Generation n	Surface of single triangle	Amount of triangles generation n	Total surface added generation n
0	A	1	A
1	1/9 A	3*4⁰	34⁰ 1/9 A
2	1/9² A	3*4¹	34¹ 1/9² A
3	1/9³ A	3*4²	34² 1/9³ A
4	1/9⁴ A	3*4³	34³ 1/9⁴ A
n	1/9ⁿ A	3*4^n-1	34^n-1 1/9ⁿ A

Total surface up to generation n

S=A + 3*4⁰ * 1/9¹ A + 3*4¹ * 1/9² A + 3*4² * 1/9³ A + ...+ 3*4^n-1 * 1/9ⁿ A

Both sides times 4 * 1/9

S * 4/9 = (4/9) * A + 3*4¹ * 1/9² A + 3*4² * 1/9³ A +...+ 3*4^n-1 * 1/9ⁿ A + 3*4ⁿ * 1/9ⁿ⁺¹ A

Subtracting S- 4/9 S to lose the infinite tail

S- 4/9 S = A + 3*4⁰/9¹ A - 4/9 A - 3*4ⁿ/9ⁿ⁺¹ A

5/9 S = 5/9 A + 3/9 A - 3*4ⁿ/9ⁿ⁺¹ A = 8/9 A - 3*4ⁿ/9ⁿ⁺¹ A

S = 8/5 A - 9/5 * 3 * 4ⁿ/9ⁿ⁺¹ = 8/5 A - 3/5 * (4/9)ⁿ

Conclusion: The final surface of the Koch Snow Flake will be 1 3/5 times the surface of the parent triangle after an infinite number of generations.

1.2 The outer line L
Koch proof

Every generation will cause an increase in length of the curve of 4/3 times a segment of the previous generation.
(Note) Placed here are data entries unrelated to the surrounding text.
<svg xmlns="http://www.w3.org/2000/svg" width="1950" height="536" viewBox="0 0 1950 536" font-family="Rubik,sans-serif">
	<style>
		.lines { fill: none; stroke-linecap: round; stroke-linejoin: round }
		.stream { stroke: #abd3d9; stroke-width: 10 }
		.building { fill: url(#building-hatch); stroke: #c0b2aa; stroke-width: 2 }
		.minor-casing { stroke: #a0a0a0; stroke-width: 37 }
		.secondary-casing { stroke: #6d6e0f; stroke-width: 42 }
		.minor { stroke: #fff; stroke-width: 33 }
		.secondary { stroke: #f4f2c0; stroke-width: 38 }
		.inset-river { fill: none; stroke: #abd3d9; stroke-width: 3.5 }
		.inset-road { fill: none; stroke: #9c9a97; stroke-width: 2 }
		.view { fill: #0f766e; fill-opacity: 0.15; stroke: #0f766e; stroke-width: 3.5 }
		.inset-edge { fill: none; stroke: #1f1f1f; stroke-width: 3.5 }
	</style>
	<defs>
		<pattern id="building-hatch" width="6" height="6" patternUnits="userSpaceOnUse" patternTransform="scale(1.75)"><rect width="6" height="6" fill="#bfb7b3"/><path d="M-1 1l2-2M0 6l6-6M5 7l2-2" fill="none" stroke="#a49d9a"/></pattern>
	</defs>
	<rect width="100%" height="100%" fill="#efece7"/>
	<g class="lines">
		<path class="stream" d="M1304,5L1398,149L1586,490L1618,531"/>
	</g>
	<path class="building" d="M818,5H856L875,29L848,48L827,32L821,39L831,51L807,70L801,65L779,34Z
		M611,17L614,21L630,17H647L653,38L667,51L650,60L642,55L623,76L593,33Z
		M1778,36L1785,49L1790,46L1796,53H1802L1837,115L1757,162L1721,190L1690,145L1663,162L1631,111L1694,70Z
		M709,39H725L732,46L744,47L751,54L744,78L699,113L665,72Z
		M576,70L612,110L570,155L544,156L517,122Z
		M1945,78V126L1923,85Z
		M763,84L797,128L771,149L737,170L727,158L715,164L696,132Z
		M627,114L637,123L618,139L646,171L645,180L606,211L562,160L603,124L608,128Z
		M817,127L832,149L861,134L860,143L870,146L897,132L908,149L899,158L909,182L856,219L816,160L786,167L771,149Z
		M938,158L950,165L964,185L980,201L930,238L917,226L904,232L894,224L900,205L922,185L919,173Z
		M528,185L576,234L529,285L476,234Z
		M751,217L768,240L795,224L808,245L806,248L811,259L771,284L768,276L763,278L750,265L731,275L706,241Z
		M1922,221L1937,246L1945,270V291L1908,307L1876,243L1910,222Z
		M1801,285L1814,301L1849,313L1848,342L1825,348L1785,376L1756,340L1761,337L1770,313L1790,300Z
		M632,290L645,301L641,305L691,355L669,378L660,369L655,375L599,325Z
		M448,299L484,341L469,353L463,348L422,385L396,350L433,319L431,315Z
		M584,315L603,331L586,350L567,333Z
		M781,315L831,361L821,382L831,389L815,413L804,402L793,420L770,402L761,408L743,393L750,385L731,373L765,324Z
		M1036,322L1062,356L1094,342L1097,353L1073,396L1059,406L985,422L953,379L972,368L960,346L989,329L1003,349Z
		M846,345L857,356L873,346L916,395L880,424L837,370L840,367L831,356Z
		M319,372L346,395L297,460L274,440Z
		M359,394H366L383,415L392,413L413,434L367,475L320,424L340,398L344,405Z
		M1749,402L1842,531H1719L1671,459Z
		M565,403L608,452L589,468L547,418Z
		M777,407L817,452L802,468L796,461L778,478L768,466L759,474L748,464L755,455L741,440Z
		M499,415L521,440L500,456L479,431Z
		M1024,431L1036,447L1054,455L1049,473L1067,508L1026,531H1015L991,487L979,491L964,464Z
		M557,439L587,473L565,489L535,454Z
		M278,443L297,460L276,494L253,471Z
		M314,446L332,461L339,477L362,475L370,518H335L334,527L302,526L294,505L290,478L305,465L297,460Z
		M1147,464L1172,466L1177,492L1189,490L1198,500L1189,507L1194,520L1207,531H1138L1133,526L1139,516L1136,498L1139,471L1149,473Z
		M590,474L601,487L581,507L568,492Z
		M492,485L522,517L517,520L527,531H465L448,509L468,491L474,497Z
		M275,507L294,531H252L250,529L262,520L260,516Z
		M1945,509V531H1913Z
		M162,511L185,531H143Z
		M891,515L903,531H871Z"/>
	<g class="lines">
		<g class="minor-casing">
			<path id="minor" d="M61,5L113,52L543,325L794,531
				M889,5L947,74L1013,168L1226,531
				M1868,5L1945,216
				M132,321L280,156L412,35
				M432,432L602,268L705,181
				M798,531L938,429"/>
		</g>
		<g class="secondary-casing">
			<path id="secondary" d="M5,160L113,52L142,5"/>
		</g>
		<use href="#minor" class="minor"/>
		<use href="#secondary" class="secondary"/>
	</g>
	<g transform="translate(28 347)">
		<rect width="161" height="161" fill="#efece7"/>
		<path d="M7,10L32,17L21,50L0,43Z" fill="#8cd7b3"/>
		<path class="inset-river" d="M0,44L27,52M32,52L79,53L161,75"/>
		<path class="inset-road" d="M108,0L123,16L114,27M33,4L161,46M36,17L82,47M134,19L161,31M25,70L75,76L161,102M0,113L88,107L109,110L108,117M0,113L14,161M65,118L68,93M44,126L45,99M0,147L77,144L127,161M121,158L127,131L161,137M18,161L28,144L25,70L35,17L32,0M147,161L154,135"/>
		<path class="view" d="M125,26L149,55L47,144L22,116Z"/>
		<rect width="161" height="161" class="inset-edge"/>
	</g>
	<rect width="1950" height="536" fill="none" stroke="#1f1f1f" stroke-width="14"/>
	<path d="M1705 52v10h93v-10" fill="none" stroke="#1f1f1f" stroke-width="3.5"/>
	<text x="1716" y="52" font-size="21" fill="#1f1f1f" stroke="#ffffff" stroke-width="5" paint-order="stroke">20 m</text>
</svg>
Let the length of the side of the parent triangle be R.

L = 3R + 3* 4⁰/3¹ R + 3*4¹/3² R+...+ 3*4^n-1/3ⁿ R
L =3R + (4/3)⁰ R + (4/3)¹ R + (4/3)² R +...+ (4/3)^n-1 R

Both sides times 4/3

4/3 L = 4R + (4/3)¹ R + (4/3)² R +...+ (4/3)^n-1 R + (4/3)ⁿ R

Subtracting 4/3 L - L to lose the infinite tail

4/3 L - L = 1/3 L = 4R + (4/3)ⁿ R - 3R - (4/3)⁰ R = (4/3)ⁿR

L = 4 * (4/3)^n-1

Conclusion: The final length of the Koch Snow Flake will be infinite after an infinite number of generations.